Islanders are increasingly resentful towards tourists, and tourists believe they are being squeezed for their last dollar. I have witnessed quite a few tourists who have the entitled belief that since they paid to come here, we collectively have an obligation to entertain them, as if Hawaii is a theme park.
I just flew in from LAX yesterday. The flights in both directions were overbooked. I visited Las Vegas as well. Crowded but manageable. Surprisingly the new Resorts World complex was a ghost town. We stayed at the Palazzo.
We are expecting around 10 million visitors this year. Apparently, 6 million is more typical?
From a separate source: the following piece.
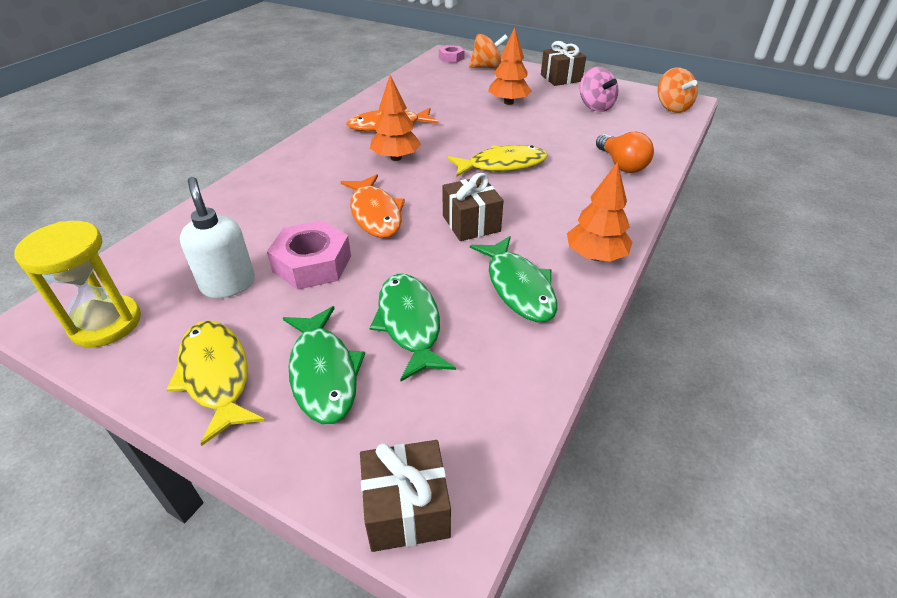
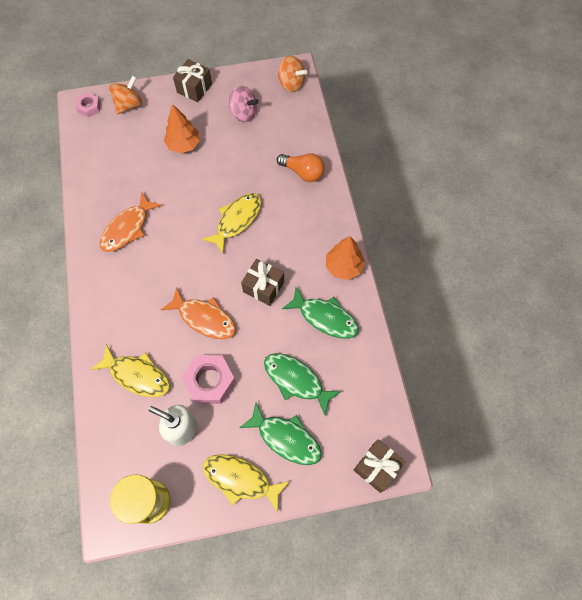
camera: 40 degrees left, 25 degrees up
orange tree [370,75,421,161] -> none
none -> yellow fish [90,344,170,397]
Pre-Covid - it was well over 30+ years since Hawaii only got 6 million visitors. Even the darks days of the Great Recession brought nearly 7 million visitors. Even 1990 had 6.97 million visitors
Pre-Covid - it was well over 30+ years since Hawaii only got 6 million visitors. Even the darks days of the Great Recession brought nearly 7 million visitors. Even 1990 had 6.97 million visitors
So, six million is more typical than 10 million. How many times have we had 10 million?
Good news? From the article - a similar recession will bring $4 Billion less visitor money annually to the State.
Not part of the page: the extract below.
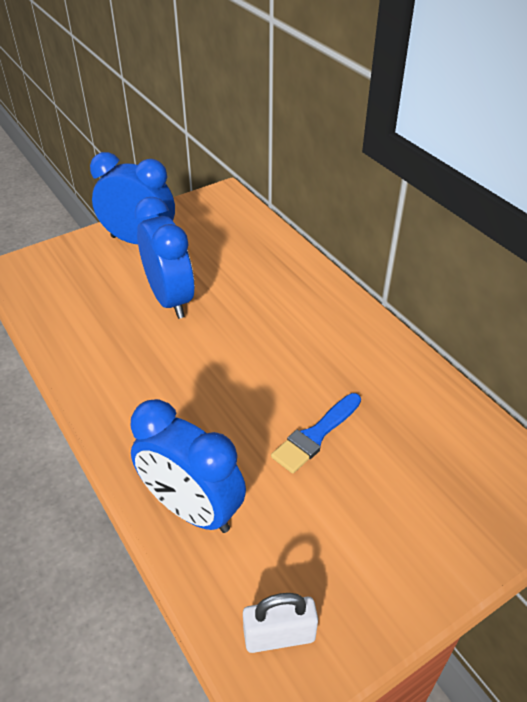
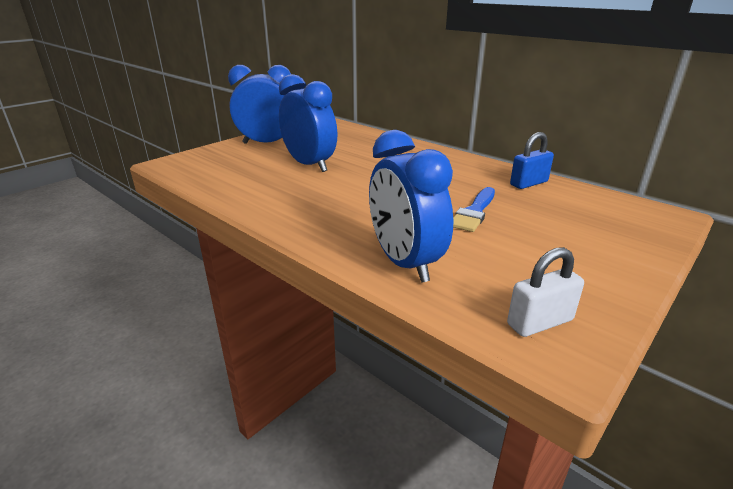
camera: 15 degrees left, 15 degrees down
blue clock [130,399,246,533] -> blue clock turned 45 degrees clockwise [369,130,453,283]
none -> blue padlock [510,132,554,189]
Having been here during the last recession the Covid economic impact is just a flesh wound compared to what happened during the recession. Oahu weathered it ok - but the outer islands were devastated by foreclosures - shuttered businesses - but yep, less tourists.
I'm not sure if less tourists would have the same effect this time around. After 2020, a lot of folks found other things to do than to work in the tourist industry. It doesn't seem to be one big business which absorbed the ex-hotel workers, but a lot of little jobs here and there. Our yard folks used to be hotel workers and they're much happier mowing lawns (at $50 per hour! But they are fast and really good) than they were at the hotel. One of our neighbors is now growing and selling veggies instead of working at a hotel. She is happy not to have to commute and says by the time the commuting costs are factored in, she's making about the same. Since a lot of the hotels are having trouble getting workers to come back to the hotels, seems like less tourists would be a good thing. The County still taxes the income from the folks now working at non-hotel jobs, so there's still taxes being collected. Not in a big aggregate group, though, so it might be hard to track and compare the amounts.
This is a common refrain among residents of popular destinations; I live in one and the Tourist Season is something we just put to with. They spend money locally, without which we'd be living in a ghost town. Ask anyone from, say, Nantucket and the story will be the same. My sister had a house on the Jersey Shore and summertime meant traffic, ultra-crowded restaurants, parking lots and facilities and all the other delights of a tourist town. Batten down the hatches and wait it out. When the "slow season" arrives it might become more livable.